Un sondage interne révèle des taux élevés d'insatisfaction et de désengagement dans les rangs des policiers d'Ottawa. Les agents se plaignent notamment du manque d'effectifs et de considération de la part de leurs dirigeants.

Selon cette étude, qui est réalisée tous les trois ans, les agents se disent fiers de faire partie du Service de police d'Ottawa (SPO), mais ils trouvent que leur travail est difficile.

Lors du sondage, en février dernier, 8 employés sur 10 du SPO, soit 77 %, ont rapporté être désengagés à un niveau ou un autre au travail. Plus précisément, 37 % des membres du corps policier se sont dits désengagés et 40 % ont indiqué être parfois désengagés.

À titre de comparaison, en 2012, ces proportions étaient de 20 % et 43 % respectivement.

Afin d'améliorer la situation, les policiers souhaiteraient tout d'abord que plus d'agents soient ajoutés sur le terrain. Ils aimeraient ensuite que le processus d'affectation à différentes unités ou services soit amélioré.

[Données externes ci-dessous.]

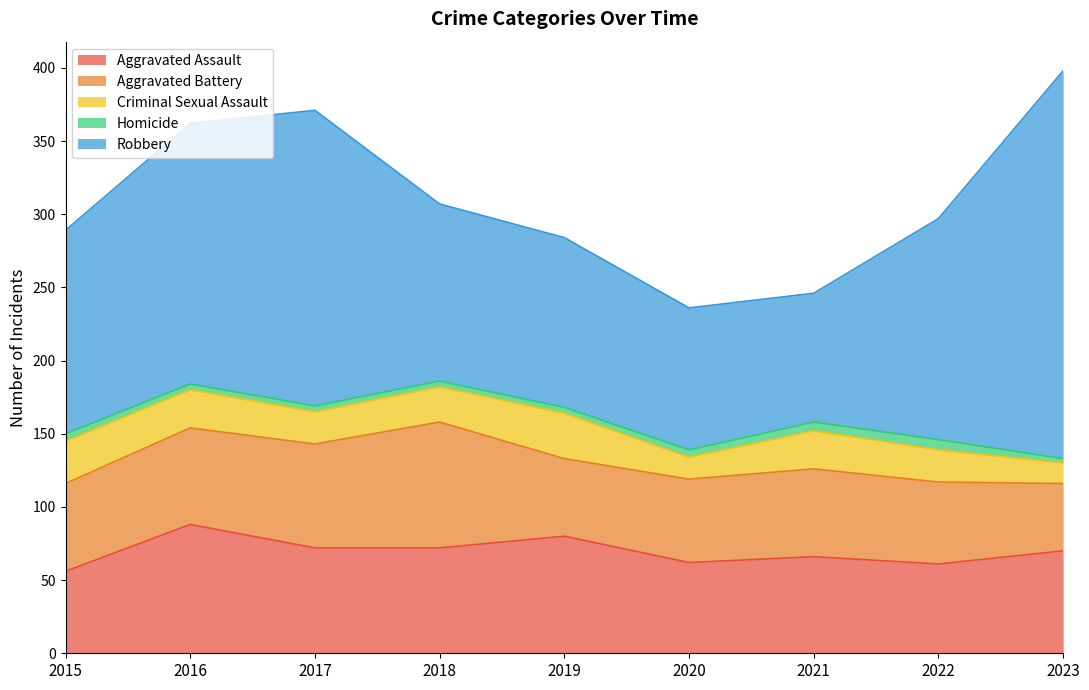

How many lines are shown in the chart?

5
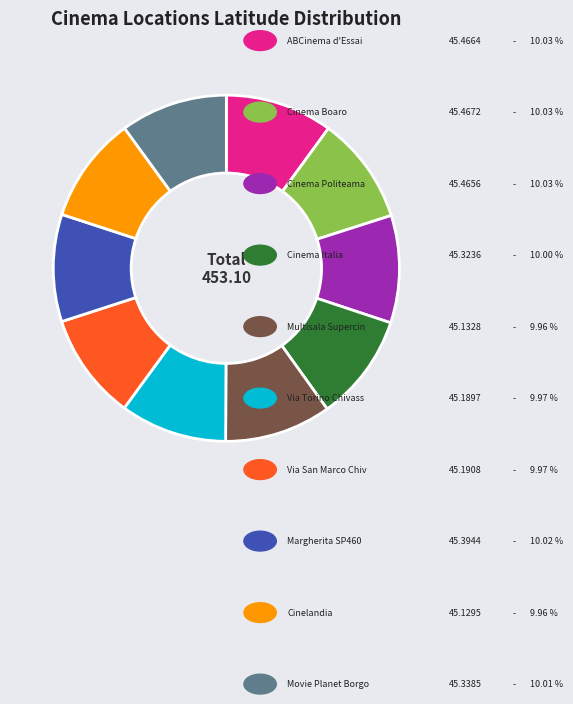

Is there a majority slice in this chart?

No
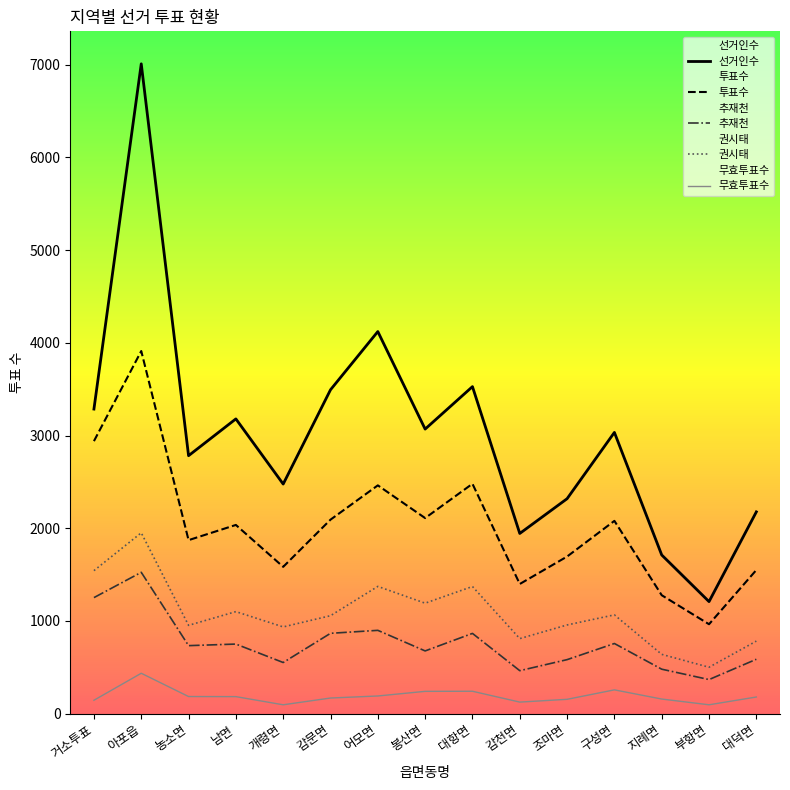

What is the difference between the second highest and second lowest values in the 권시태 series?

903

Ils voudraient enfin que la façon dont sont attribuées les promotions soit modifiée.

Sur ce dernier point, les policiers trouvent que la formule actuelle est dévalorisante et ils ressentent du favoritisme.

L'Association des policiers d'Ottawa reconnaît la frustration de ses membres et ses causes.

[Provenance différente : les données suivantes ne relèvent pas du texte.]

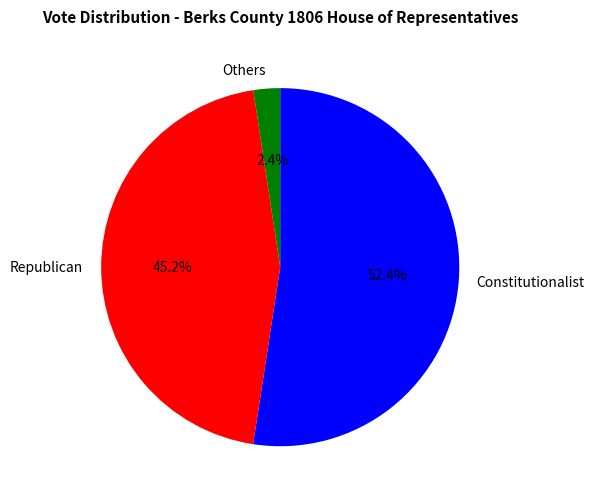

Rank the categories by value from lowest to highest.

Others, Republican, Constitutionalist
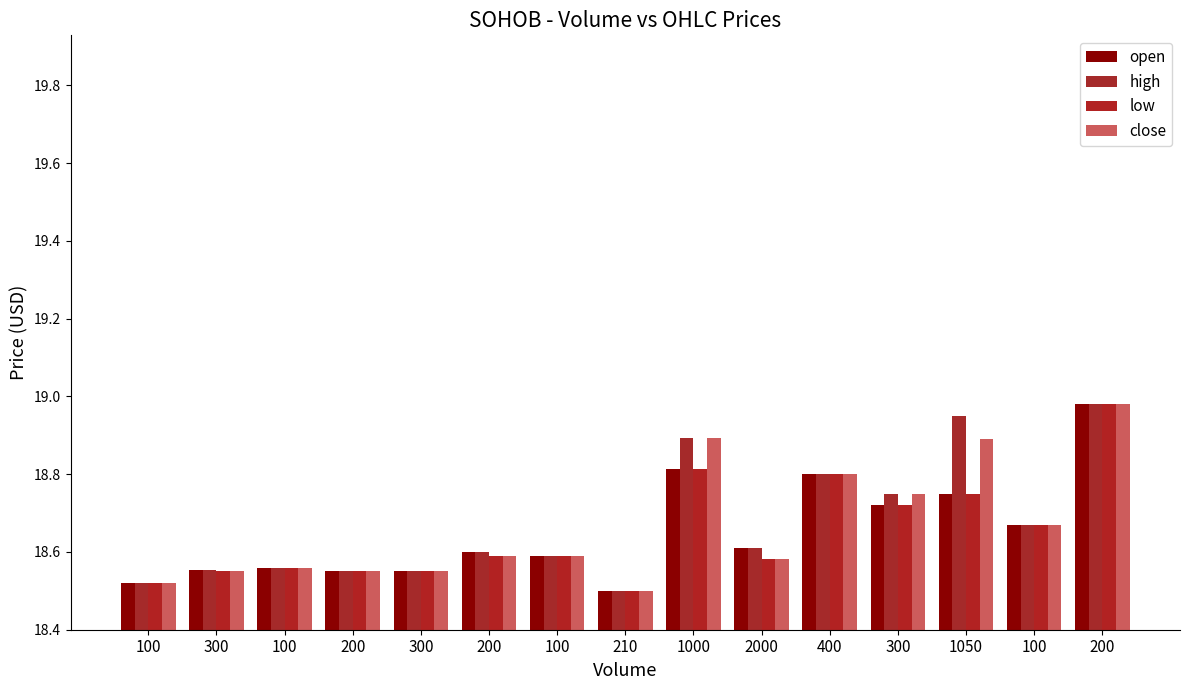

How many groups of bars are there?

15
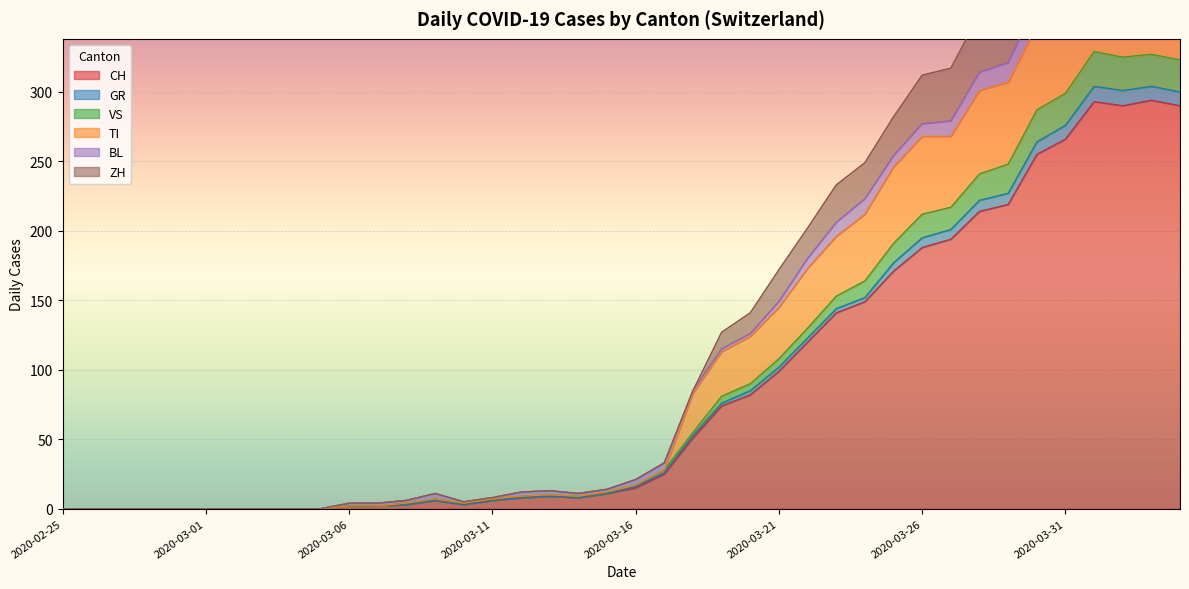

Rank the categories by VS value from highest to lowest.

2020-04-01, 2020-04-03, 2020-04-02, 2020-04-04, 2020-03-31, 2020-03-30, 2020-03-29, 2020-03-28, 2020-03-27, 2020-03-26, 2020-03-25, 2020-03-24, 2020-03-23, 2020-03-22, 2020-03-21, 2020-03-20, 2020-03-19, 2020-03-18, 2020-03-17, 2020-03-16, 2020-03-15, 2020-03-13, 2020-03-12, 2020-03-14, 2020-03-09, 2020-03-11, 2020-03-08, 2020-03-10, 2020-03-06, 2020-03-07, 2020-02-25, 2020-02-26, 2020-02-27, 2020-02-28, 2020-02-29, 2020-03-01, 2020-03-02, 2020-03-03, 2020-03-04, 2020-03-05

Le président de l'organisme, Matt Skof, ajoute que le nombre élevé d'accusations, formulées par l'Unité des enquêtes spéciales de l'Ontario, contre des policiers d'Ottawa, mine aussi le moral des troupes.

« C'est déjà six cette année qui ont été accusés. Cela a un très gros impact sur le reste des professionnels qui sont dans la rue et qui veulent faire leur travail », explique M. Skof.

Le chef Bordelau réagit

Le chef du SPO, Charles Bordeleau, indique qu'après six ans de gel des embauches, la police d'Ottawa aura 75 nouveaux agents au cours des trois prochaines années.

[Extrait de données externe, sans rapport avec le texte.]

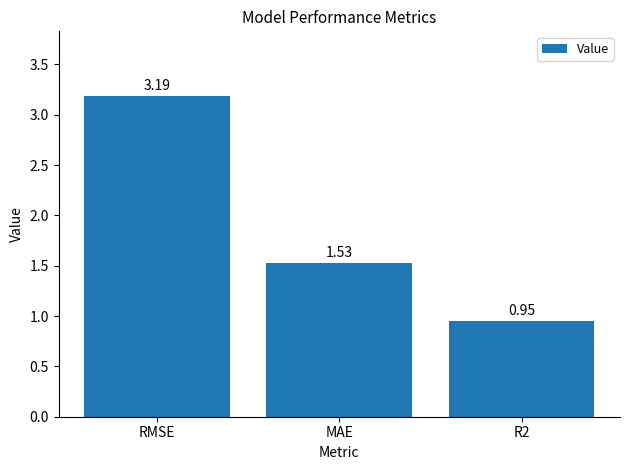

Rank the categories by value from lowest to highest.

R2, MAE, RMSE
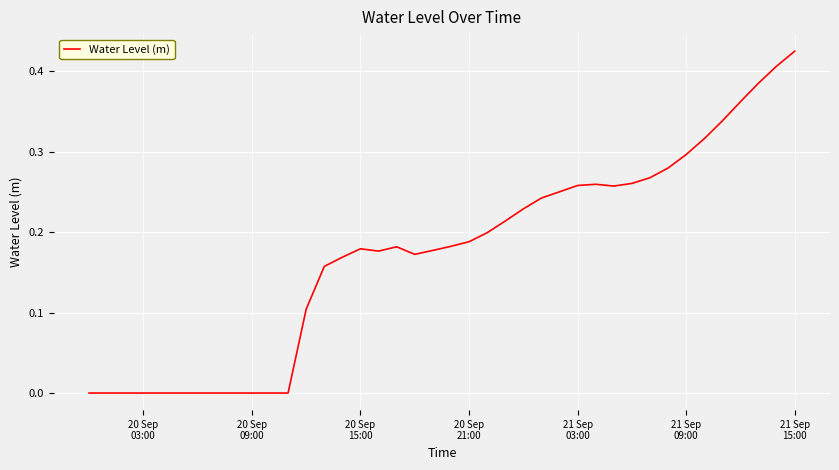

How many lines are shown in the chart?

1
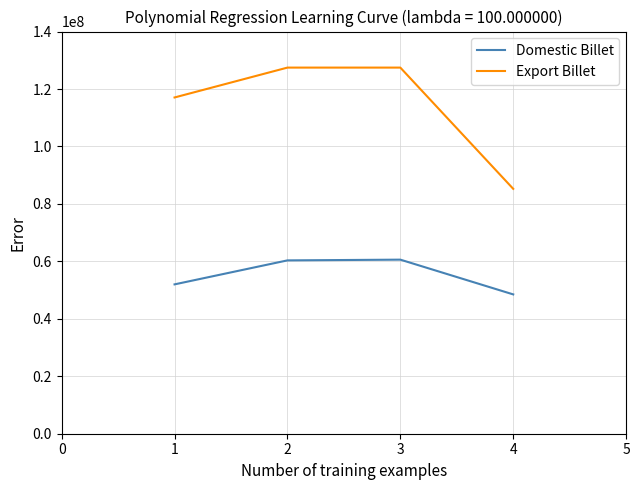

At how many categories does at least one series exceed 62682086?

4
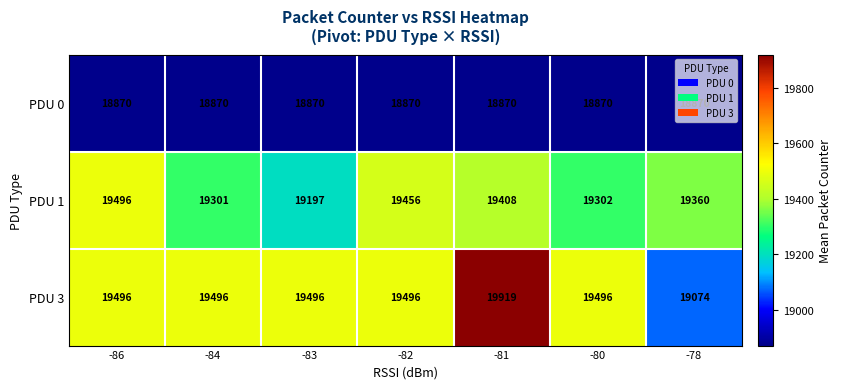

At which category is the sum across all series the highest?

-81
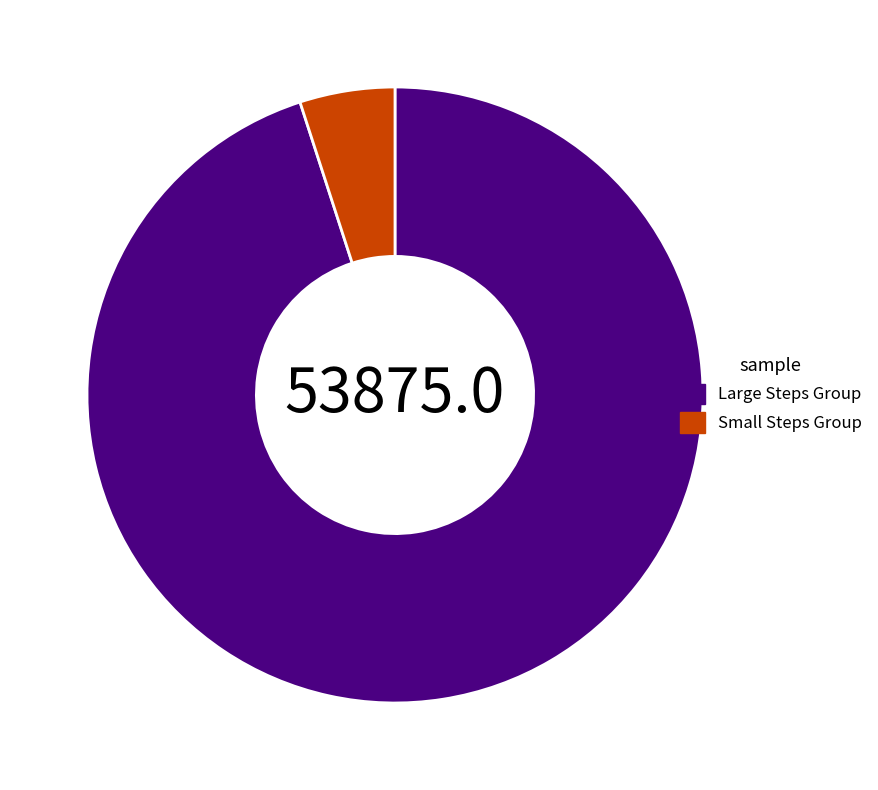

Which category has the smallest portion of the pie?

Small Steps Group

Il estime qu'il s'agit d'une mesure importante, parce qu'en plus du manque d'effectifs, le corps policier doit gérer un taux d'absentéisme plus élevé qu'il ne l'a été au cours des 10 dernières années.

« On continue à remplacer les membres qui partent à la retraite et nous allons ajouter des effectifs. L'accent sera mis sur les gangs de rue, la violence conjugale et les membres qui sont absents du travail pour des raisons médicales », souligne M. Bordeleau.

Il indique également que le processus d'affectation des agents est actuellement en révision, afin de répondre aux critiques des policiers.